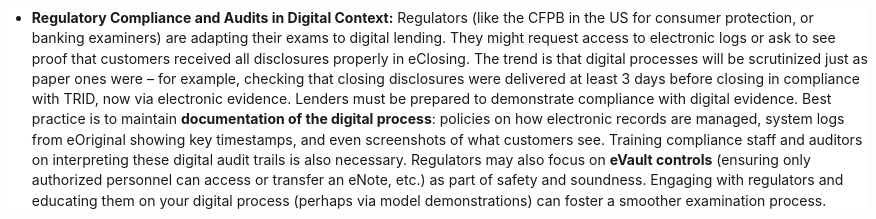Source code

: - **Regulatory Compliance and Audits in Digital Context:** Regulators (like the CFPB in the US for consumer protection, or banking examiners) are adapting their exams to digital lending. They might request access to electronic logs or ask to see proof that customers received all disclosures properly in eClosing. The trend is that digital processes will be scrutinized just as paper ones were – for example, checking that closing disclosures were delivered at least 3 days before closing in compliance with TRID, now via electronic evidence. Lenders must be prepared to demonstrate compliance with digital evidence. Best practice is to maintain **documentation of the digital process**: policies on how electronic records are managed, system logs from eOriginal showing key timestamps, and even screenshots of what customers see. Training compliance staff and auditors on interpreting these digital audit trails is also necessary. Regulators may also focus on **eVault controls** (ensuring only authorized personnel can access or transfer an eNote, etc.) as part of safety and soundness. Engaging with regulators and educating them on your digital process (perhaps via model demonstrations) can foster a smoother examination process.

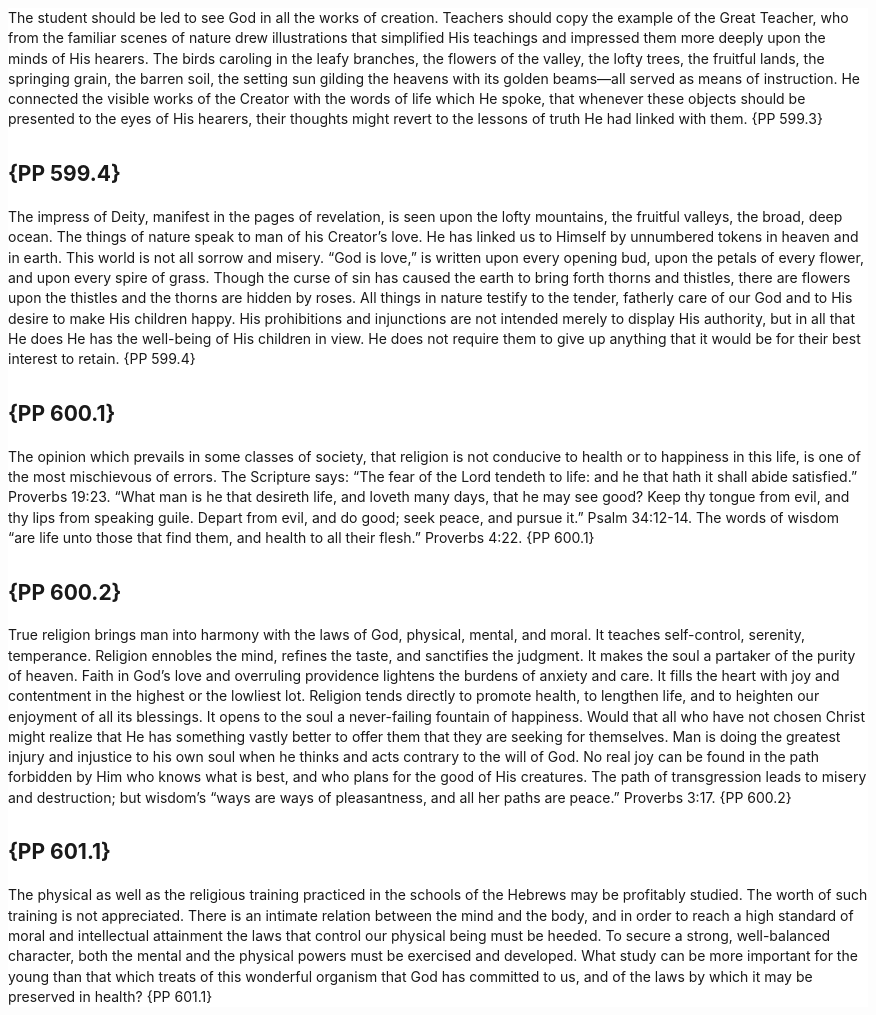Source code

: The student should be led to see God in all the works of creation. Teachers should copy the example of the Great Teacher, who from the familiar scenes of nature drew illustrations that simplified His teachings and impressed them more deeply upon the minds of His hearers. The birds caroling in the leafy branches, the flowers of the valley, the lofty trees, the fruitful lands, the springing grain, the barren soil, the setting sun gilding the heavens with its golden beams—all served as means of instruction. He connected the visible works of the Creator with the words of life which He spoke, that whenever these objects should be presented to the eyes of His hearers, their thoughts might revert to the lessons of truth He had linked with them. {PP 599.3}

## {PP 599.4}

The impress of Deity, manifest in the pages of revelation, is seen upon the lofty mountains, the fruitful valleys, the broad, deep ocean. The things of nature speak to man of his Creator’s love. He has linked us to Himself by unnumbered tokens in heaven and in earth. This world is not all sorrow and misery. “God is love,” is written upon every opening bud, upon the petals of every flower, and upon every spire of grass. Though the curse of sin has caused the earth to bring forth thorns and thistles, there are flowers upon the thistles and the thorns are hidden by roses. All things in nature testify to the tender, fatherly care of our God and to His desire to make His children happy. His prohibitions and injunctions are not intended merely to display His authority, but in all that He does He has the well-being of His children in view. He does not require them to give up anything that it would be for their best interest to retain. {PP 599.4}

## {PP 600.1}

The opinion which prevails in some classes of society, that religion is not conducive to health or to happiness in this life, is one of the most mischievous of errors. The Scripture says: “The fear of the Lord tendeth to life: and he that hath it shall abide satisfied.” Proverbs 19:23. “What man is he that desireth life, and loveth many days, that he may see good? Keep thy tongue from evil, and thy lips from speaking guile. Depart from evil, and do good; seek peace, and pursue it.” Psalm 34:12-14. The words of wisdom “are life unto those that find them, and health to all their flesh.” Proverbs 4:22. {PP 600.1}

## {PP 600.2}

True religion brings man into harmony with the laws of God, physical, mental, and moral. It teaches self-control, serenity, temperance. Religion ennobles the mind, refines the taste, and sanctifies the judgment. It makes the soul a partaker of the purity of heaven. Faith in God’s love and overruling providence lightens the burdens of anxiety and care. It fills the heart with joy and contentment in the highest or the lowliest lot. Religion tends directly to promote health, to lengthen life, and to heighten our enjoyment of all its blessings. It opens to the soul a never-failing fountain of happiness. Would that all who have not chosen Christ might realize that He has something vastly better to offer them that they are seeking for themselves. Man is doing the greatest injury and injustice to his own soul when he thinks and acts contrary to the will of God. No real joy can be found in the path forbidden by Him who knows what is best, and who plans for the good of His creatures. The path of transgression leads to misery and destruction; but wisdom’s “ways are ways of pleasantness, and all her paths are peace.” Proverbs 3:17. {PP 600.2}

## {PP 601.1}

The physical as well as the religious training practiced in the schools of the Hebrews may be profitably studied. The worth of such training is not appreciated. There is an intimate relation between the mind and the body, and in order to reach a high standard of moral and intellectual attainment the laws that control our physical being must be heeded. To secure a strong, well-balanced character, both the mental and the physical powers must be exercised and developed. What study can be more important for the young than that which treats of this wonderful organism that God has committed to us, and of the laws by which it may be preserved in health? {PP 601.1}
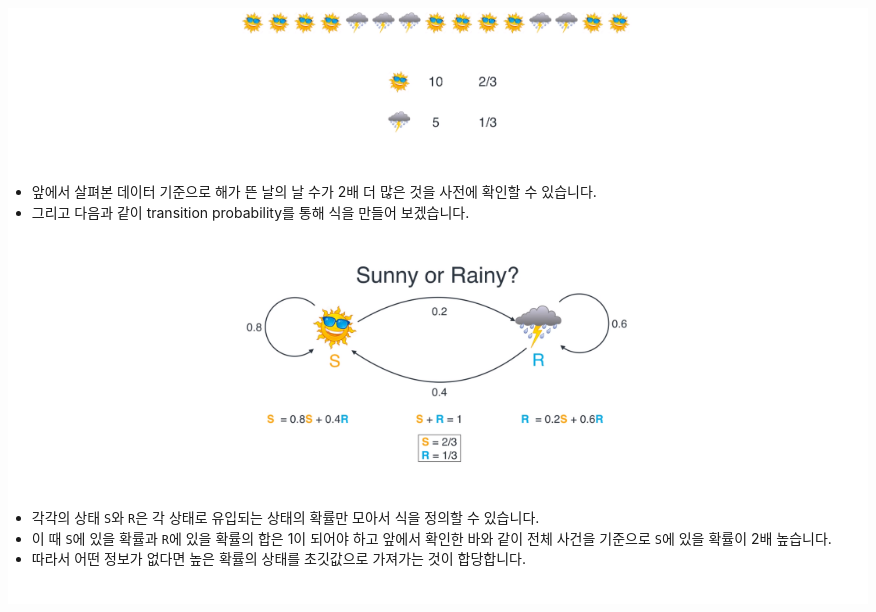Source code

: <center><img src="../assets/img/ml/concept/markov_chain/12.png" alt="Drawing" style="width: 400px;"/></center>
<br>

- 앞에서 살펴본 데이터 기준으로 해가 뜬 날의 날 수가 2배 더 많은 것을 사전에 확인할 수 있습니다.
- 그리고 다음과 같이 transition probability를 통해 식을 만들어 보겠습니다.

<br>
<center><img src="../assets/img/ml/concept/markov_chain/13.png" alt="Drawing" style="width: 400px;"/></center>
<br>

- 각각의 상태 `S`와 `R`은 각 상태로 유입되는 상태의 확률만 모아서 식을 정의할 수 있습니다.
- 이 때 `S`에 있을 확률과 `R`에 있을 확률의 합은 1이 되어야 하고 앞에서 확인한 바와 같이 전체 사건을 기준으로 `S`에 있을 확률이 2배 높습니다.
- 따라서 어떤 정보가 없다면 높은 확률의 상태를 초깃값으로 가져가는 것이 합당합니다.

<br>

- - - - - - -

Only the lines from the one with "- 앞에서 살펴본 데이터" through the end of the listing should be output, exactly as they appear.

## Exercise response
- 앞에서 살펴본 데이터 기준으로 해가 뜬 날의 날 수가 2배 더 많은 것을 사전에 확인할 수 있습니다.
- 그리고 다음과 같이 transition probability를 통해 식을 만들어 보겠습니다.

<br>
<center><img src="../assets/img/ml/concept/markov_chain/13.png" alt="Drawing" style="width: 400px;"/></center>
<br>

- 각각의 상태 `S`와 `R`은 각 상태로 유입되는 상태의 확률만 모아서 식을 정의할 수 있습니다.
- 이 때 `S`에 있을 확률과 `R`에 있을 확률의 합은 1이 되어야 하고 앞에서 확인한 바와 같이 전체 사건을 기준으로 `S`에 있을 확률이 2배 높습니다.
- 따라서 어떤 정보가 없다면 높은 확률의 상태를 초깃값으로 가져가는 것이 합당합니다.

<br>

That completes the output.